Any other information on results incl. tables

Summary:

No biologically relevant increases in revertant colony numbers were observed in the four tester strains, TA 1535, TA 1537, TA 98 and TA 102, following treatment with Novares LS 500, either in the presence or in the absence of metabolic activation.

Biologically relevant, dose-related increases were found in tester strain TA 100 at 100 µg/pl. without S9 and at 316 µg/pl. under metabolic activation (1st exp.) and at 62.5 and 125 µg/pl. without S9 and at 250 µg/pl. with S9 (2nd exp.): a maximum mutation factor of 3 was reached in the presence of S9. The mutagenic doses in the absence or presence of metabolic activation were cytotoxic as well.

All reference mutagens induced distinct increases of revertant colonies indicating the validity of the experiment.

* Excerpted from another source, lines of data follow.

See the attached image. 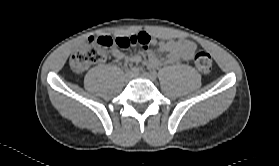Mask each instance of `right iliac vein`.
I'll use <instances>...</instances> for the list:
<instances>
[{"instance_id": "right-iliac-vein-1", "label": "right iliac vein", "mask_w": 279, "mask_h": 166, "mask_svg": "<svg viewBox=\"0 0 279 166\" xmlns=\"http://www.w3.org/2000/svg\"><path fill=\"white\" fill-rule=\"evenodd\" d=\"M133 76H134V74L129 70L125 73L124 79H125L126 82H128L132 79Z\"/></svg>"}]
</instances>
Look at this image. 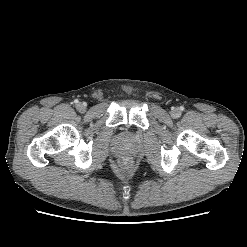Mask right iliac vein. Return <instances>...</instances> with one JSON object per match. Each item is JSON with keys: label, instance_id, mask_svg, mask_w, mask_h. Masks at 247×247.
<instances>
[{"label": "right iliac vein", "instance_id": "63e3f726", "mask_svg": "<svg viewBox=\"0 0 247 247\" xmlns=\"http://www.w3.org/2000/svg\"><path fill=\"white\" fill-rule=\"evenodd\" d=\"M76 108L79 112H85L86 111V105L82 102L78 103Z\"/></svg>", "mask_w": 247, "mask_h": 247}]
</instances>
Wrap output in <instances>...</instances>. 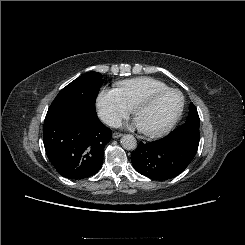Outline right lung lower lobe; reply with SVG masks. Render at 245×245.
Here are the masks:
<instances>
[{
    "label": "right lung lower lobe",
    "instance_id": "98d812e1",
    "mask_svg": "<svg viewBox=\"0 0 245 245\" xmlns=\"http://www.w3.org/2000/svg\"><path fill=\"white\" fill-rule=\"evenodd\" d=\"M111 130L96 113L66 107L47 112L43 141L47 156L65 178L80 180L96 174L103 163Z\"/></svg>",
    "mask_w": 245,
    "mask_h": 245
}]
</instances>
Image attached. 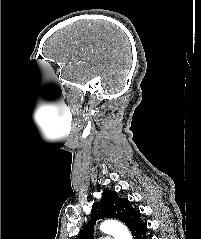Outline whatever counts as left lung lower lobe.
<instances>
[{
	"mask_svg": "<svg viewBox=\"0 0 201 239\" xmlns=\"http://www.w3.org/2000/svg\"><path fill=\"white\" fill-rule=\"evenodd\" d=\"M147 230V224L141 223L137 225L131 232L133 239H148V236L146 235Z\"/></svg>",
	"mask_w": 201,
	"mask_h": 239,
	"instance_id": "obj_1",
	"label": "left lung lower lobe"
}]
</instances>
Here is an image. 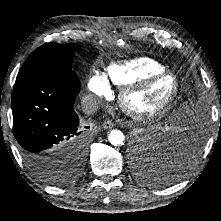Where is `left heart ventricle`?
Masks as SVG:
<instances>
[{
	"label": "left heart ventricle",
	"instance_id": "1",
	"mask_svg": "<svg viewBox=\"0 0 221 221\" xmlns=\"http://www.w3.org/2000/svg\"><path fill=\"white\" fill-rule=\"evenodd\" d=\"M172 89L173 82L170 79H160L132 96L129 103L134 108L149 110L159 105L171 93Z\"/></svg>",
	"mask_w": 221,
	"mask_h": 221
}]
</instances>
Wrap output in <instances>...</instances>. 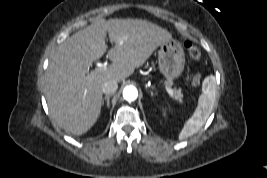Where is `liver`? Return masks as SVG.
<instances>
[{"mask_svg":"<svg viewBox=\"0 0 267 178\" xmlns=\"http://www.w3.org/2000/svg\"><path fill=\"white\" fill-rule=\"evenodd\" d=\"M112 64L103 72L89 66L106 50ZM172 35L141 19H96L67 38L52 55L44 80V94L52 119L67 133L82 135L95 124L101 111L102 84L122 81L142 66L154 50Z\"/></svg>","mask_w":267,"mask_h":178,"instance_id":"1","label":"liver"}]
</instances>
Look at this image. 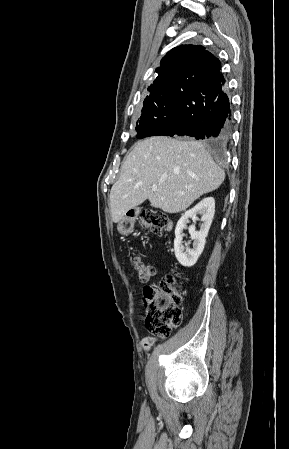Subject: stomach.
<instances>
[{
  "mask_svg": "<svg viewBox=\"0 0 289 449\" xmlns=\"http://www.w3.org/2000/svg\"><path fill=\"white\" fill-rule=\"evenodd\" d=\"M134 218L124 217L118 223L117 229L120 234L128 235L132 232L134 228Z\"/></svg>",
  "mask_w": 289,
  "mask_h": 449,
  "instance_id": "obj_1",
  "label": "stomach"
}]
</instances>
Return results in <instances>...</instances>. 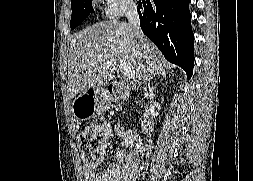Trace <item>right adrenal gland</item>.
<instances>
[{"instance_id": "2a0ac1e0", "label": "right adrenal gland", "mask_w": 253, "mask_h": 181, "mask_svg": "<svg viewBox=\"0 0 253 181\" xmlns=\"http://www.w3.org/2000/svg\"><path fill=\"white\" fill-rule=\"evenodd\" d=\"M156 75H162L164 78H166V76H167V71H165V70L163 69V70L160 71L159 74H156ZM156 75H154L153 78H154Z\"/></svg>"}]
</instances>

Applicant's summary and conclusion

Conclusions:
The test substance is not considered to be positive in the Ames test as tester strains TA 98, TA 102, TA 1535, and TA 1537 did not show any cytotoxic effects with and without metabolic activation even at cytotoxic concentrations. Only strain TA 100 responded slightly positve at cytotoxic concentrations without clear dose-response relationship.